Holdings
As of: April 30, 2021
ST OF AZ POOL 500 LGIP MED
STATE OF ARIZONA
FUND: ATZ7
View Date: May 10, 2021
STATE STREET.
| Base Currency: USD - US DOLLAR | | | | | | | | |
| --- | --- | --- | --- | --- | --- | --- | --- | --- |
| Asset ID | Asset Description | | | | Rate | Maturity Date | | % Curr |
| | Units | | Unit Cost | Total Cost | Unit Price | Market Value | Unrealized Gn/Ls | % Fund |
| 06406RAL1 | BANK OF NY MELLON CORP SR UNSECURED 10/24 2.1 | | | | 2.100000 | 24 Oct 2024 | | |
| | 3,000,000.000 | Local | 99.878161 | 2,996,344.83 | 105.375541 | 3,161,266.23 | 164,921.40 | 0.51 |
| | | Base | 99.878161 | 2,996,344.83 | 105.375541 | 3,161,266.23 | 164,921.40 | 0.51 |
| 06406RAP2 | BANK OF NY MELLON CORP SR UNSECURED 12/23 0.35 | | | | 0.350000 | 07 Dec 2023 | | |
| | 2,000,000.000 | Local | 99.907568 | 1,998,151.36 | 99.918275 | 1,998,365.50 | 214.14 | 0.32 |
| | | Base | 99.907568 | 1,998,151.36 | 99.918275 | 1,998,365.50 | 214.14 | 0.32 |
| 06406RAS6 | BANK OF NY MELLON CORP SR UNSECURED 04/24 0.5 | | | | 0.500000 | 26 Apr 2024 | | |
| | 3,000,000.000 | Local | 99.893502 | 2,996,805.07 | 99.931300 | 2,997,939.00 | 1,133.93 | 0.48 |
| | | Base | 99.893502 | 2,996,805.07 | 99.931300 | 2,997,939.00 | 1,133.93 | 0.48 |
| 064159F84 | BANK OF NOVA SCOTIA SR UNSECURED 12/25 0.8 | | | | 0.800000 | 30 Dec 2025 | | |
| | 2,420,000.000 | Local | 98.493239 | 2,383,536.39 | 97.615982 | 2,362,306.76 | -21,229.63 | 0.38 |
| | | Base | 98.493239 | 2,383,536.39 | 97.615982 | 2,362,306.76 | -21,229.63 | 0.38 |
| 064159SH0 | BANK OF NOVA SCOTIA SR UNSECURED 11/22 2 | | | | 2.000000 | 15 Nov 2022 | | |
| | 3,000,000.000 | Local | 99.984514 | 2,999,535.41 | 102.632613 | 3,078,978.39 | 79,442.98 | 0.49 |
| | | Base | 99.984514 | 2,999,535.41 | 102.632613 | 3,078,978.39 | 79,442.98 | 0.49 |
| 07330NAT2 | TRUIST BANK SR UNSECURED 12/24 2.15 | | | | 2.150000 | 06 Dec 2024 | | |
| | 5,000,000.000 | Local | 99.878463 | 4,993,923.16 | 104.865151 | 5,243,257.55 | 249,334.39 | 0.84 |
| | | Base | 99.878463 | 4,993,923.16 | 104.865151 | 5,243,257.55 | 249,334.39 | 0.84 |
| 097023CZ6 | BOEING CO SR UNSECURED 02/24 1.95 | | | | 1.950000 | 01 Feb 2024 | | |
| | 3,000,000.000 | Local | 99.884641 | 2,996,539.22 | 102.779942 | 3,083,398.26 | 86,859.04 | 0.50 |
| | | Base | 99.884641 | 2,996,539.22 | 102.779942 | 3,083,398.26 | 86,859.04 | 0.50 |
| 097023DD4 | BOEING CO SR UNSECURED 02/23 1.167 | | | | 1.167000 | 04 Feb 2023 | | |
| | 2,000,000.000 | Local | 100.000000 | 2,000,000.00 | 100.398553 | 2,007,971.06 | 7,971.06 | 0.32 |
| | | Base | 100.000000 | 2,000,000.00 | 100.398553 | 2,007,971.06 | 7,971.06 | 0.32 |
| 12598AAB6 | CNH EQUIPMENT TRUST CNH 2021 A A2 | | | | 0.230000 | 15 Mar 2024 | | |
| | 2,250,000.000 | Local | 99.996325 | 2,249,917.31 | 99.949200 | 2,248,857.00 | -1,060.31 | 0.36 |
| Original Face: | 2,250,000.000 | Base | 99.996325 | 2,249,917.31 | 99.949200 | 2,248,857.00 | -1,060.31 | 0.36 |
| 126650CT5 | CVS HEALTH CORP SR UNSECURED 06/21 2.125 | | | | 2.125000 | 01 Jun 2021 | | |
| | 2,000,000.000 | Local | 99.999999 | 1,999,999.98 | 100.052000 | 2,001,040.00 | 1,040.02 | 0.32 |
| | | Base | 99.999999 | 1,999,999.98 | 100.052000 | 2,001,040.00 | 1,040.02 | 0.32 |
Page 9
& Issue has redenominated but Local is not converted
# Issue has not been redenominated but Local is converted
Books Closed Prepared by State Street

——————————

Required action. The full listing above should be returned exactly as supplied.

Your solution.
Holdings
As of: April 30, 2021
ST OF AZ POOL 500 LGIP MED
STATE OF ARIZONA
FUND: ATZ7
View Date: May 10, 2021
STATE STREET.
| Base Currency: USD - US DOLLAR | | | | | | | | |
| --- | --- | --- | --- | --- | --- | --- | --- | --- |
| Asset ID | Asset Description | | | | Rate | Maturity Date | | % Curr |
| | Units | | Unit Cost | Total Cost | Unit Price | Market Value | Unrealized Gn/Ls | % Fund |
| 06406RAL1 | BANK OF NY MELLON CORP SR UNSECURED 10/24 2.1 | | | | 2.100000 | 24 Oct 2024 | | |
| | 3,000,000.000 | Local | 99.878161 | 2,996,344.83 | 105.375541 | 3,161,266.23 | 164,921.40 | 0.51 |
| | | Base | 99.878161 | 2,996,344.83 | 105.375541 | 3,161,266.23 | 164,921.40 | 0.51 |
| 06406RAP2 | BANK OF NY MELLON CORP SR UNSECURED 12/23 0.35 | | | | 0.350000 | 07 Dec 2023 | | |
| | 2,000,000.000 | Local | 99.907568 | 1,998,151.36 | 99.918275 | 1,998,365.50 | 214.14 | 0.32 |
| | | Base | 99.907568 | 1,998,151.36 | 99.918275 | 1,998,365.50 | 214.14 | 0.32 |
| 06406RAS6 | BANK OF NY MELLON CORP SR UNSECURED 04/24 0.5 | | | | 0.500000 | 26 Apr 2024 | | |
| | 3,000,000.000 | Local | 99.893502 | 2,996,805.07 | 99.931300 | 2,997,939.00 | 1,133.93 | 0.48 |
| | | Base | 99.893502 | 2,996,805.07 | 99.931300 | 2,997,939.00 | 1,133.93 | 0.48 |
| 064159F84 | BANK OF NOVA SCOTIA SR UNSECURED 12/25 0.8 | | | | 0.800000 | 30 Dec 2025 | | |
| | 2,420,000.000 | Local | 98.493239 | 2,383,536.39 | 97.615982 | 2,362,306.76 | -21,229.63 | 0.38 |
| | | Base | 98.493239 | 2,383,536.39 | 97.615982 | 2,362,306.76 | -21,229.63 | 0.38 |
| 064159SH0 | BANK OF NOVA SCOTIA SR UNSECURED 11/22 2 | | | | 2.000000 | 15 Nov 2022 | | |
| | 3,000,000.000 | Local | 99.984514 | 2,999,535.41 | 102.632613 | 3,078,978.39 | 79,442.98 | 0.49 |
| | | Base | 99.984514 | 2,999,535.41 | 102.632613 | 3,078,978.39 | 79,442.98 | 0.49 |
| 07330NAT2 | TRUIST BANK SR UNSECURED 12/24 2.15 | | | | 2.150000 | 06 Dec 2024 | | |
| | 5,000,000.000 | Local | 99.878463 | 4,993,923.16 | 104.865151 | 5,243,257.55 | 249,334.39 | 0.84 |
| | | Base | 99.878463 | 4,993,923.16 | 104.865151 | 5,243,257.55 | 249,334.39 | 0.84 |
| 097023CZ6 | BOEING CO SR UNSECURED 02/24 1.95 | | | | 1.950000 | 01 Feb 2024 | | |
| | 3,000,000.000 | Local | 99.884641 | 2,996,539.22 | 102.779942 | 3,083,398.26 | 86,859.04 | 0.50 |
| | | Base | 99.884641 | 2,996,539.22 | 102.779942 | 3,083,398.26 | 86,859.04 | 0.50 |
| 097023DD4 | BOEING CO SR UNSECURED 02/23 1.167 | | | | 1.167000 | 04 Feb 2023 | | |
| | 2,000,000.000 | Local | 100.000000 | 2,000,000.00 | 100.398553 | 2,007,971.06 | 7,971.06 | 0.32 |
| | | Base | 100.000000 | 2,000,000.00 | 100.398553 | 2,007,971.06 | 7,971.06 | 0.32 |
| 12598AAB6 | CNH EQUIPMENT TRUST CNH 2021 A A2 | | | | 0.230000 | 15 Mar 2024 | | |
| | 2,250,000.000 | Local | 99.996325 | 2,249,917.31 | 99.949200 | 2,248,857.00 | -1,060.31 | 0.36 |
| Original Face: | 2,250,000.000 | Base | 99.996325 | 2,249,917.31 | 99.949200 | 2,248,857.00 | -1,060.31 | 0.36 |
| 126650CT5 | CVS HEALTH CORP SR UNSECURED 06/21 2.125 | | | | 2.125000 | 01 Jun 2021 | | |
| | 2,000,000.000 | Local | 99.999999 | 1,999,999.98 | 100.052000 | 2,001,040.00 | 1,040.02 | 0.32 |
| | | Base | 99.999999 | 1,999,999.98 | 100.052000 | 2,001,040.00 | 1,040.02 | 0.32 |
Page 9
& Issue has redenominated but Local is not converted
# Issue has not been redenominated but Local is converted
Books Closed Prepared by State Street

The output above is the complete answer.